ONU anuncia cessar-fogo de 72 horas no Iêmen a partir de quinta

A ONU anunciou nesta segunda-feira a entrada em vigor de um cessar-fogo de 72 horas no Iêmen, a partir da noite de quarta-feira.

Esta trégua começará na quarta-feira, dia 19 de outubro, às 23H59 local (17H59 Brasília) "por um período inicial de 72 horas, sujeito a renovação", disse o mediador da ONU para o Iêmen, Ismaïl Ould Cheikh Ahmed, acrescentando que obteve o compromisso de "todas as partes" envolvidas na guerra civil no país.

O mediador apresentou a trégua como a "retomada da suspensão global das hostilidades" que havia sido instaurada no dia 10 de abril passado, mas que não foi respeitada.

Segundo Ismaïl Ould Cheikh Ahmed, esta nova trégua "evitará ao povo iemenita novos derramamentos de sangue e permitirá ampliar a entrega de ajuda humanitária".
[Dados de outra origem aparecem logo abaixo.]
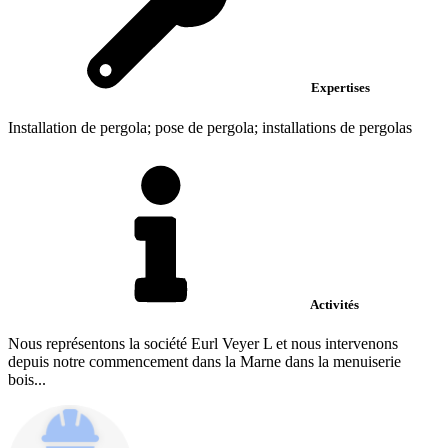
Expertises
Installation de pergola; pose de pergola; installations de pergolas
Activités
Nous représentons la société Eurl Veyer L et nous intervenons
depuis notre commencement dans la Marne dans la menuiserie
bois...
O mediador exortou "todas as partes iemenitas, os países da região e a comunidade internacional a promover o pleno respeito à suspensão das hostilidades e assegurar que isto acabe com o conflito de maneira permanente e durável".

O presidente iemenita, Abd Rabo Mansur Hadi, aceitou o cessar-fogo de 72 horas, que poderá ser prorrogado.

"O presidente aceitou um cessar-fogo de 72 horas, que pode ser prorrogado se a outra parte cumprir", indicou o chanceler Abdelmalek al-Mekhlafi em sua conta no Twitter.

As condições estabelecem a instalação de um comitê de observação da trégua e põem fim ao cerco da cidade de Taez.

No domingo (17), Estados Unidos, Reino Unido e ONU pediram ao governo iemenita e aos rebeldes xiitas que firmassem um cessar-fogo no Iêmen.

"Chegou a hora de estabelecer um cessar-fogo sem condições e depois ir para a mesa de negociações", disse o secretário de Estado americano, John Kerry, depois de uma reunião em Londres dedicada ao conflito.

A guerra nesse país deixou 6.885 mortos desde março de 2015, quase a metade civis, segundo a ONU.

Desde 2014, os rebeldes huthis controlam a capital, Sanaa, e outras regiões do país, obrigando o governo a se exilar.

Em 2015, uma coalizão árabe dirigida pela Arábia Saudita lançou uma operação militar para apoiar as forças leais ao governo.

O conflito no Iêmen já deixou mais de 7 mil mortos e uma severa crise humanitária no país.